One thing the last two-ish weeks has shown me, is the foods I can and cannot tolerate well. Bread, pasta, etc is one I can’t tolerate well… as is too much sugar. I’m finding it easier to avoid those foods because I feel so great when I don’t eat them. I’m still having days where I eat wheat (like yesterday), because I don’t want to be in a situation where I make someone else feel uncomfortable at meal times or draw attention to myself because of what I am or am not eating. Also, I refuse to pay $10 for a salad… So, I find something as close to what I can eat as possible, and I enjoy my meal.

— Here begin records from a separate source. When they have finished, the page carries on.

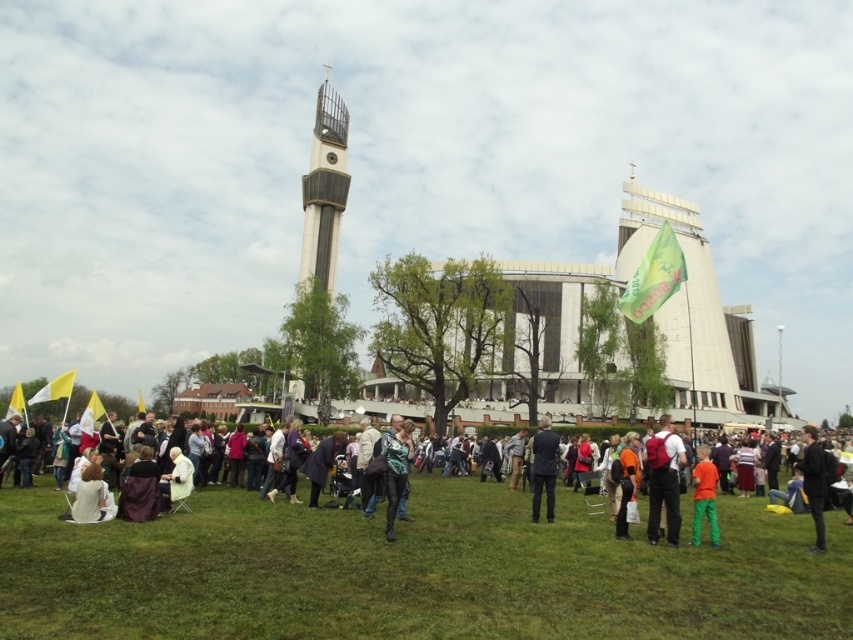
Which is more to the left, green grass at center or orange fabric pants at lower right?

green grass at center is more to the left.

Is green grass at center bigger than orange fabric pants at lower right?

Correct, green grass at center is larger in size than orange fabric pants at lower right.

The width and height of the screenshot is (853, 640). Identify the location of green grass at center. (415, 572).

Where is `green grass at center`? The width and height of the screenshot is (853, 640). green grass at center is located at coordinates tap(415, 572).

Consider the image. Which is more to the left, smooth concrete bell tower at center or dark blue leather jacket at lower right?

From the viewer's perspective, smooth concrete bell tower at center appears more on the left side.

Is the position of smooth concrete bell tower at center less distant than that of dark blue leather jacket at lower right?

No, it is not.

Is point (312, 202) farther from camera compared to point (805, 461)?

Yes.

You are a GUI agent. You are given a task and a screenshot of the screen. Output one action in this format:
    pyautogui.click(x=<x>, y=<y>)
    Task: Click on the smooth concrete bell tower at center
    
    Given the screenshot: What is the action you would take?
    pyautogui.click(x=323, y=189)

Between point (140, 550) and point (328, 291), which one is positioned in front?

Positioned in front is point (140, 550).

Who is higher up, matte black jacket at center or smooth concrete bell tower at center?

smooth concrete bell tower at center

Is point (201, 531) in front of point (341, 163)?

Yes, it is.

I want to click on matte black jacket at center, so click(326, 525).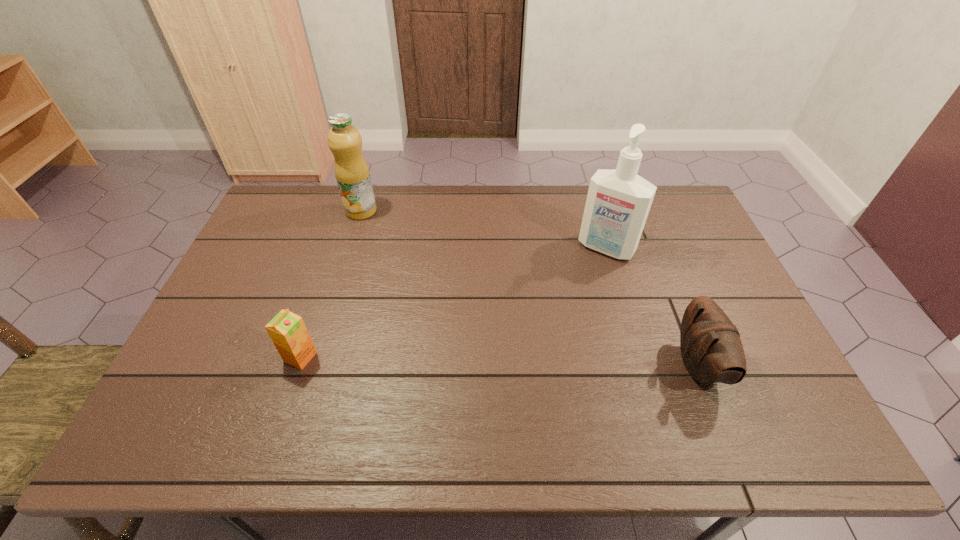
Locate an element on the screen. This screenshot has width=960, height=540. orange juice is located at coordinates 287,330.

Identify the location of the rightmost object. Image resolution: width=960 pixels, height=540 pixels. (712, 352).

In order to click on the farthest object in this screenshot , I will do `click(351, 170)`.

Where is `the second tallest object`? the second tallest object is located at coordinates (351, 170).

This screenshot has width=960, height=540. I want to click on cleansing agent, so click(618, 202).

This screenshot has height=540, width=960. In order to click on the second object from right to left in this screenshot , I will do `click(618, 202)`.

Locate an element on the screen. This screenshot has width=960, height=540. blank space located 0.370m on the back of the orange juice is located at coordinates (337, 249).

The width and height of the screenshot is (960, 540). I want to click on vacant region located 0.070m with the flap open on the rightmost object, so click(x=748, y=365).

Find the location of a particular element. The image size is (960, 540). vacant space situated 0.150m on the front label of the farthest object is located at coordinates (381, 245).

Identify the location of free point located 0.390m on the front label of the farthest object. (409, 294).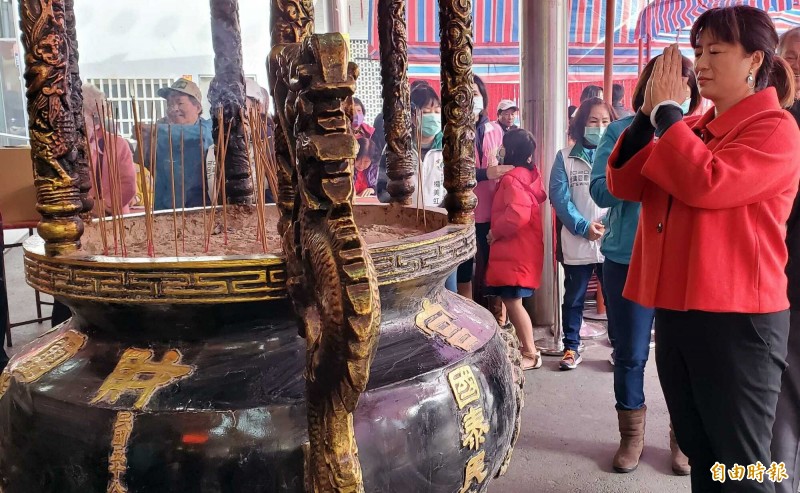
Identify the location of coat. (685, 245), (520, 243), (622, 247), (188, 152), (126, 171), (361, 138), (370, 168), (426, 182).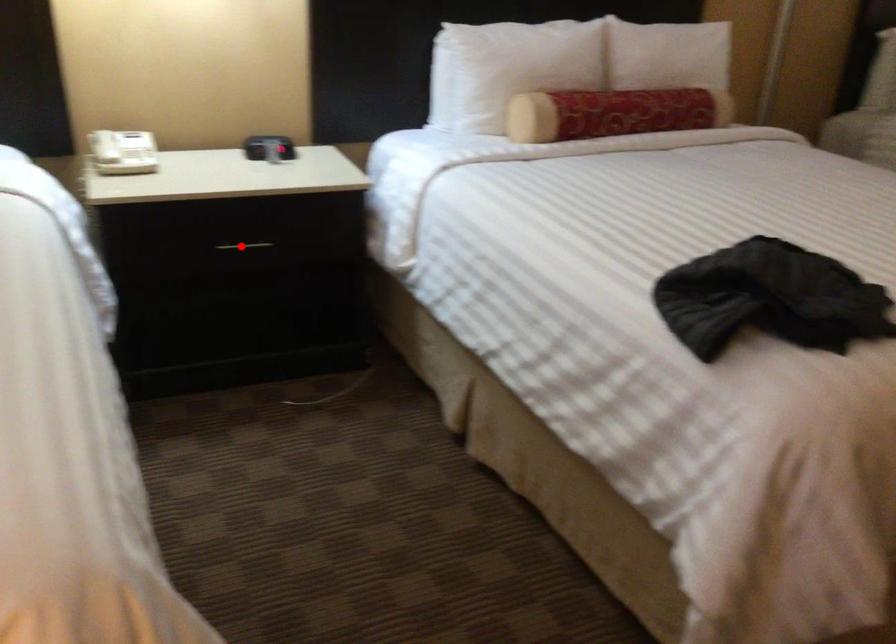
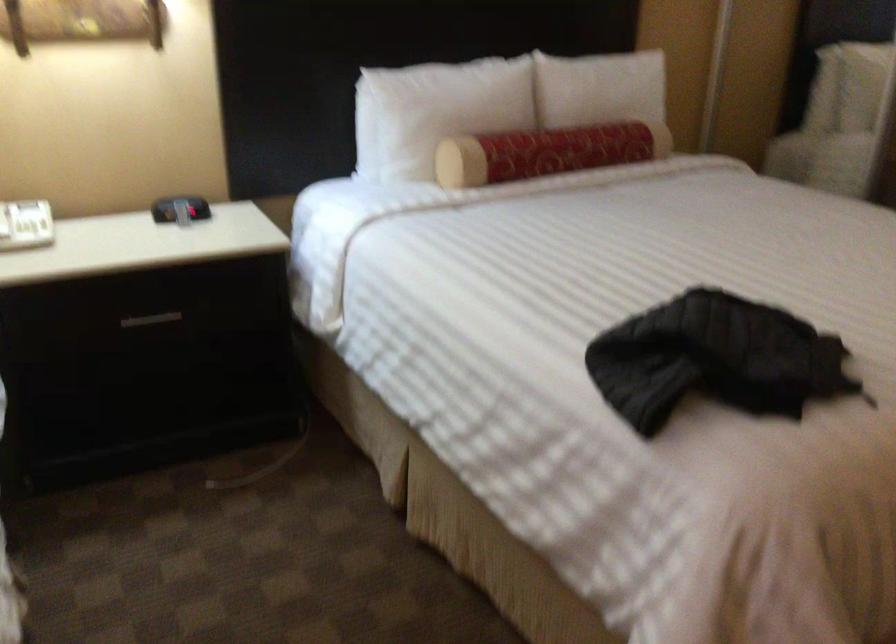
The point at the highlighted location is marked in the first image. Where is the corresponding point in the second image?

(151, 319)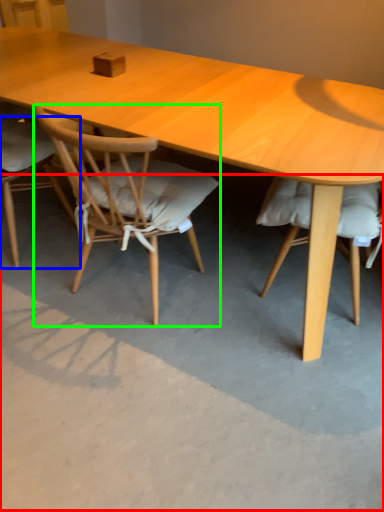
Question: Which object is the closest to the concrete (highlighted by a red box)? Choose among these: chair (highlighted by a blue box) or chair (highlighted by a green box).

Choices:
 (A) chair
 (B) chair

Answer: (B)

So, all in all, it’s going pretty well. I’m not starving myself or denying myself something that I really want. I’m just making modifications to my eating habits. I have to say though, again, I am not really having a hard time giving up those foods. I’m finding it easier than I thought… but, I’m also allowing myself some grace. If I eat something I’m not supposed to… I get over it, and when I start feeling crappy I think, “oh yeah, this is why I don’t want to eat that stuff. Better rethink that next time.”
The main thing is that I am remembering that I am human, and occasionally I am going to just really want a big fat bowl of pasta.